# Directive:
Rewrite the text of the material below, changing every "Lavaplatos" to "Fregadero" and keeping everything else the same. Leave the pictures out.

# Dataset entries:
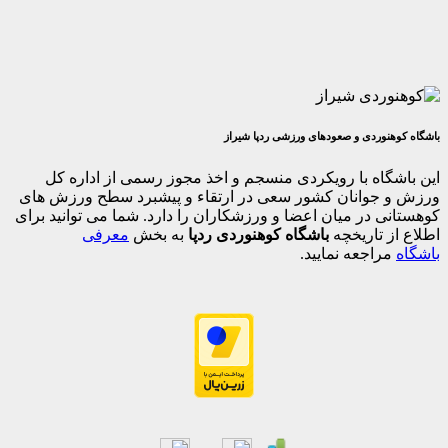
وردی و صعودهای ورزشی ردپا شیراز
اه با رویکردی منسجم و اخذ مجوز رسمی از اداره کل
جوانان کشور سعی در ارتقاء و پیشبرد سطح ورزش های
 در میان اعضا و ورزشکاران را دارد. شما می توانید برای
 تاریخچه
باشگاه کوهنوردی ردپا
به بخش
معرفی
اجعه نمایید.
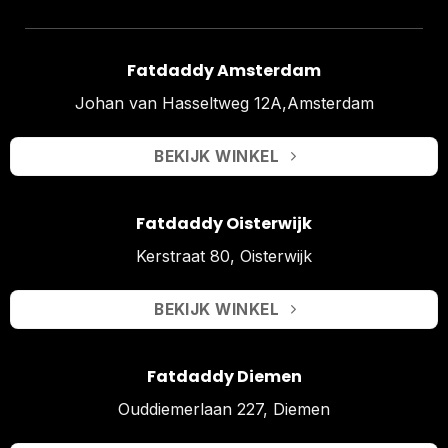
Fatdaddy Amsterdam
Johan van Hasseltweg 12A,Amsterdam
BEKIJK WINKEL
Fatdaddy Oisterwijk
Kerstraat 80, Oisterwijk
BEKIJK WINKEL
Fatdaddy Diemen
Ouddiemerlaan 227, Diemen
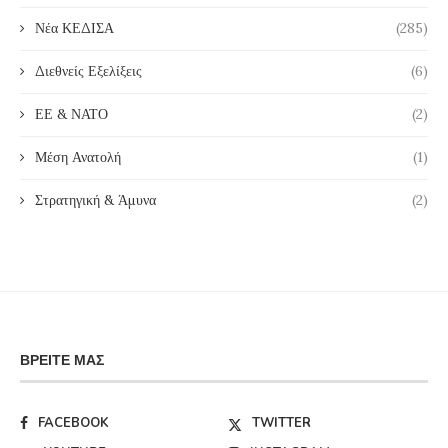
Νέα ΚΕΔΙΣΑ
(285)
Διεθνείς Εξελίξεις
(6)
ΕΕ & ΝΑΤΟ
(2)
Μέση Ανατολή
(1)
Στρατηγική & Άμυνα
(2)
ΒΡΕΊΤΕ ΜΑΣ
FACEBOOK
TWITTER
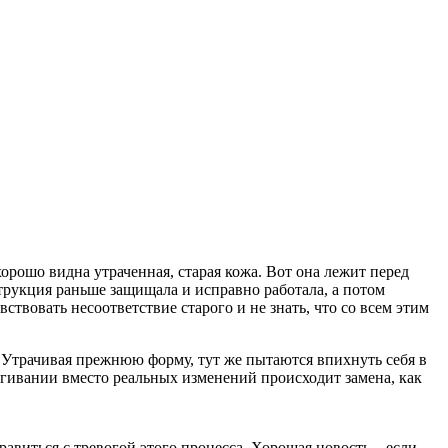
хорошо видна утраченная, старая кожа. Вот она лежит перед
струкция раньше защищала и исправно работала, а потом
вствовать несоответствие старого и не знать, что со всем этим
. Утрачивая прежнюю форму, тут же пытаются впихнуть себя в
ыгивании вместо реальных изменений происходит замена, как
равиться с тревогой этого процесса.
Хорошая новость – если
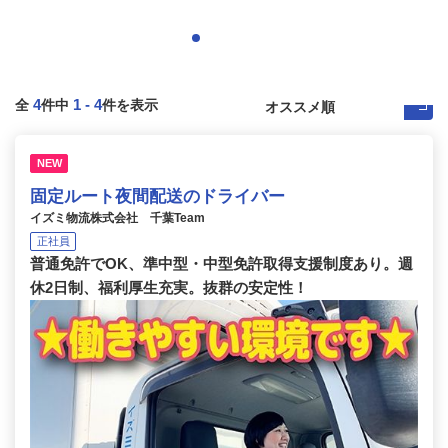
4
1
-
4
全
件中
件を表示
NEW
固定ルート夜間配送のドライバー
イズミ物流株式会社 千葉Team
正社員
普通免許でOK、準中型・中型免許取得支援制度あり。週
休2日制、福利厚生充実。抜群の安定性！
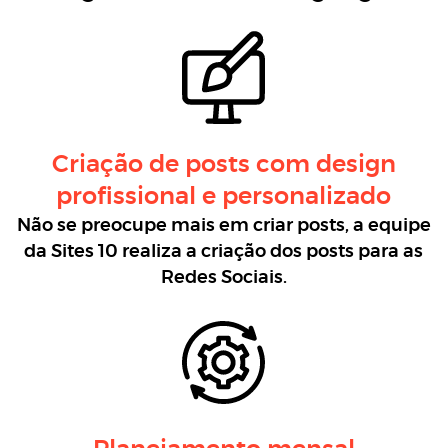
Criação de posts com design
profissional e personalizado
Não se preocupe mais em criar posts, a equipe
da Sites 10 realiza a criação dos posts para as
Redes Sociais.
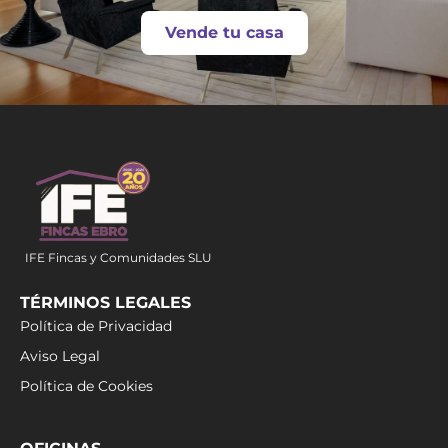
Vende tu casa
IFE Fincas y Comunidades SLU
TÉRMINOS LEGALES
Política de Privacidad
Aviso Legal
Política de Cookies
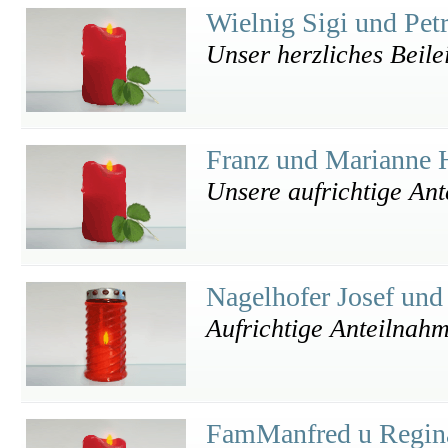
Wielnig Sigi und Pet
Unser herzliches Beile
Franz und Marianne
Unsere aufrichtige An
Nagelhofer Josef und
Aufrichtige Anteilnah
FamManfred u Regin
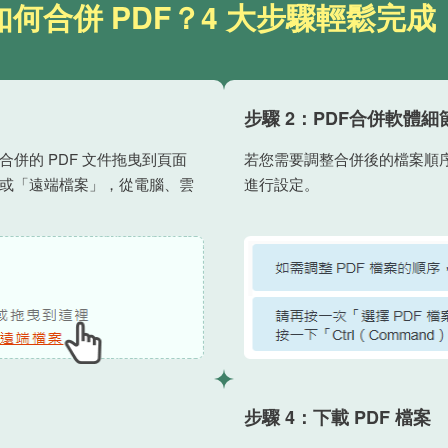
如何合併 PDF？4 大步驟輕鬆完成
步驟 2：PDF合併軟體細
併的 PDF 文件拖曳到頁面
若您需要調整合併後的檔案順序
或「遠端檔案」，從電腦、雲
進行設定。
步驟 4：下載 PDF 檔案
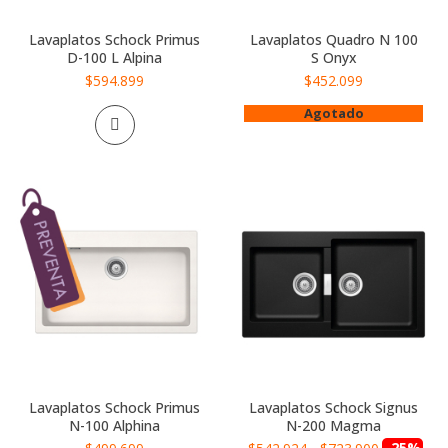
Lavaplatos Schock Primus
Lavaplatos Quadro N 100
D-100 L Alpina
S Onyx
$594.899
$452.099
Agotado
Lavaplatos Schock Primus
Lavaplatos Schock Signus
N-100 Alphina
N-200 Magma
Precio
-25%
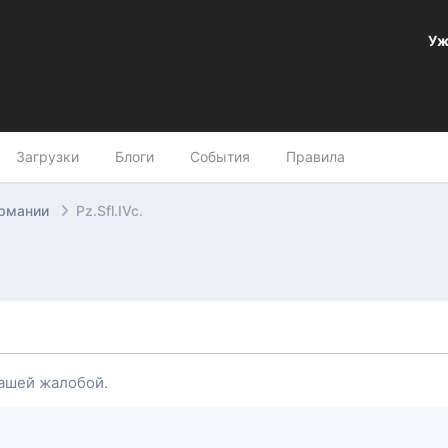
Уж
Загрузки
Блоги
События
Правила
ермании
Pz.Sfl.IVc.
ашей жалобой.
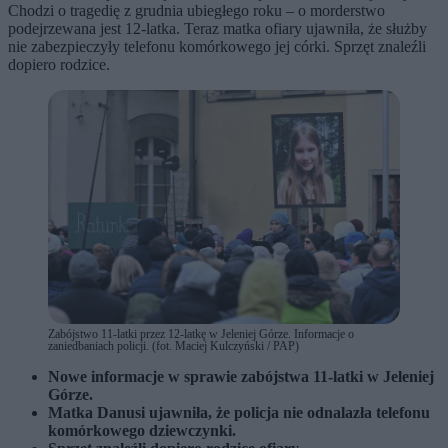
Chodzi o tragedię z grudnia ubiegłego roku – o morderstwo
podejrzewana jest 12-latka. Teraz matka ofiary ujawniła, że służby
nie zabezpieczyły telefonu komórkowego jej córki. Sprzęt znaleźli
dopiero rodzice.
Zabójstwo 11-latki przez 12-latkę w Jeleniej Górze. Informacje o
zaniedbaniach policji. (fot. Maciej Kulczyński / PAP)
Nowe informacje w sprawie zabójstwa 11-latki w Jeleniej
Górze.
Matka Danusi ujawniła, że policja nie odnalazła telefonu
komórkowego dziewczynki.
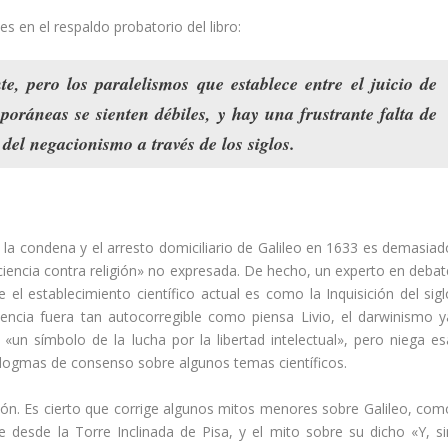
s en el respaldo probatorio del libro:
te
, pero los paralelismos que establece entre el juicio de
emporáneas
se sienten débiles
, y hay
una frustrante falta de
 del negacionismo a través de los siglos
.
la condena y el arresto domiciliario de Galileo en 1633 es demasiad
encia contra religión» no expresada. De hecho, un experto en debat
 el establecimiento científico actual es como la Inquisición del sigl
iencia fuera tan autocorregible como piensa Livio, el darwinismo y
 «un símbolo de la lucha por la libertad intelectual», pero niega es
os dogmas de consenso sobre algunos temas científicos.
ción. Es cierto que corrige algunos mitos menores sobre Galileo, com
e desde la Torre Inclinada de Pisa, y el mito sobre su dicho «Y, si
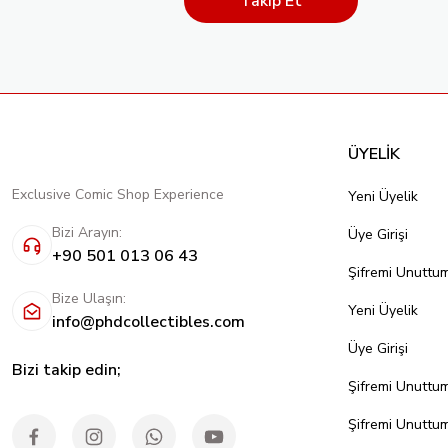
Takip Et
ÜYELİK
Exclusive Comic Shop Experience
Yeni Üyelik
Bizi Arayın:
Üye Girişi
+90 501 013 06 43
Şifremi Unuttu
Bize Ulaşın:
Yeni Üyelik
info@phdcollectibles.com
Üye Girişi
Bizi takip edin;
Şifremi Unuttu
Şifremi Unuttu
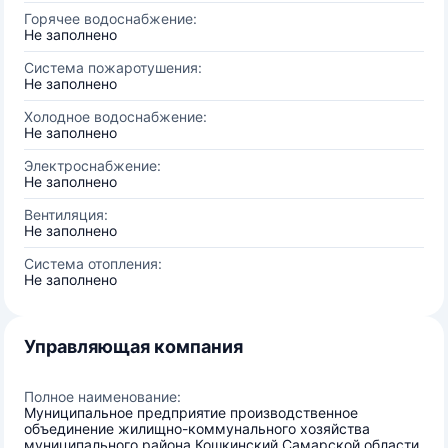
Горячее водоснабжение:
Не заполнено
Система пожаротушения:
Не заполнено
Холодное водоснабжение:
Не заполнено
Электроснабжение:
Не заполнено
Вентиляция:
Не заполнено
Система отопления:
Не заполнено
Управляющая компания
Полное наименование:
Муниципальное предприятие производственное
объединение жилищно-коммунального хозяйства
муниципального района Кошкинский Самарской области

# Answer area:
وردی و صعودهای ورزشی ردپا شیراز
اه با رویکردی منسجم و اخذ مجوز رسمی از اداره کل
جوانان کشور سعی در ارتقاء و پیشبرد سطح ورزش های
 در میان اعضا و ورزشکاران را دارد. شما می توانید برای
 تاریخچه
باشگاه کوهنوردی ردپا
به بخش
معرفی
اجعه نمایید.
Fatdaddy Amsterdam
Johan van Hasseltweg 12A,Amsterdam
BEKIJK WINKEL
Fatdaddy Oisterwijk
Kerstraat 80, Oisterwijk
BEKIJK WINKEL
Fatdaddy Diemen
Ouddiemerlaan 227, Diemen
Νέα ΚΕΔΙΣΑ
(285)
Διεθνείς Εξελίξεις
(6)
ΕΕ & ΝΑΤΟ
(2)
Μέση Ανατολή
(1)
Στρατηγική & Άμυνα
(2)
ΒΡΕΊΤΕ ΜΑΣ
FACEBOOK
TWITTER
хорошо видна утраченная, старая кожа. Вот она лежит перед
струкция раньше защищала и исправно работала, а потом
вствовать несоответствие старого и не знать, что со всем этим
. Утрачивая прежнюю форму, тут же пытаются впихнуть себя в
ыгивании вместо реальных изменений происходит замена, как
равиться с тревогой этого процесса.
Хорошая новость – если
4
1
-
4
全
件中
件を表示
NEW
固定ルート夜間配送のドライバー
イズミ物流株式会社 千葉Team
正社員
普通免許でOK、準中型・中型免許取得支援制度あり。週
休2日制、福利厚生充実。抜群の安定性！
Criação de posts com design
profissional e personalizado
Não se preocupe mais em criar posts, a equipe
da Sites 10 realiza a criação dos posts para as
Redes Sociais.
Vende tu casa
IFE Fincas y Comunidades SLU
TÉRMINOS LEGALES
Política de Privacidad
Aviso Legal
Política de Cookies
Wielnig Sigi und Pet
Unser herzliches Beile
Franz und Marianne
Unsere aufrichtige An
Nagelhofer Josef und
Aufrichtige Anteilnah
FamManfred u Regin
如何合併 PDF？4 大步驟輕鬆完成
步驟 2：PDF合併軟體細
併的 PDF 文件拖曳到頁面
若您需要調整合併後的檔案順序
或「遠端檔案」，從電腦、雲
進行設定。
步驟 4：下載 PDF 檔案
Fregadero Schock Primus
Fregadero Quadro N 100
D-100 L Alpina
S Onyx
$594.899
$452.099
Agotado
Fregadero Schock Primus
Fregadero Schock Signus
N-100 Alphina
N-200 Magma
Precio
-25%
Уж
Загрузки
Блоги
События
Правила
ермании
Pz.Sfl.IVc.
ашей жалобой.
Chodzi o tragedię z grudnia ubiegłego roku – o morderstwo
podejrzewana jest 12-latka. Teraz matka ofiary ujawniła, że służby
nie zabezpieczyły telefonu komórkowego jej córki. Sprzęt znaleźli
dopiero rodzice.
Zabójstwo 11-latki przez 12-latkę w Jeleniej Górze. Informacje o
zaniedbaniach policji. (fot. Maciej Kulczyński / PAP)
Nowe informacje w sprawie zabójstwa 11-latki w Jeleniej
Górze.
Matka Danusi ujawniła, że policja nie odnalazła telefonu
komórkowego dziewczynki.
s en el respaldo probatorio del libro:
te
, pero los paralelismos que establece entre el juicio de
emporáneas
se sienten débiles
, y hay
una frustrante falta de
 del negacionismo a través de los siglos
.
la condena y el arresto domiciliario de Galileo en 1633 es demasiad
encia contra religión» no expresada. De hecho, un experto en debat
 el establecimiento científico actual es como la Inquisición del sigl
iencia fuera tan autocorregible como piensa Livio, el darwinismo y
 «un símbolo de la lucha por la libertad intelectual», pero niega es
os dogmas de consenso sobre algunos temas científicos.
ción. Es cierto que corrige algunos mitos menores sobre Galileo, com
e desde la Torre Inclinada de Pisa, y el mito sobre su dicho «Y, si
Takip Et
ÜYELİK
Exclusive Comic Shop Experience
Yeni Üyelik
Bizi Arayın:
Üye Girişi
+90 501 013 06 43
Şifremi Unuttu
Bize Ulaşın:
Yeni Üyelik
info@phdcollectibles.com
Üye Girişi
Bizi takip edin;
Şifremi Unuttu
Şifremi Unuttu
Горячее водоснабжение:
Не заполнено
Система пожаротушения:
Не заполнено
Холодное водоснабжение:
Не заполнено
Электроснабжение:
Не заполнено
Вентиляция:
Не заполнено
Система отопления:
Не заполнено
Управляющая компания
Полное наименование:
Муниципальное предприятие производственное
объединение жилищно-коммунального хозяйства
муниципального района Кошкинский Самарской области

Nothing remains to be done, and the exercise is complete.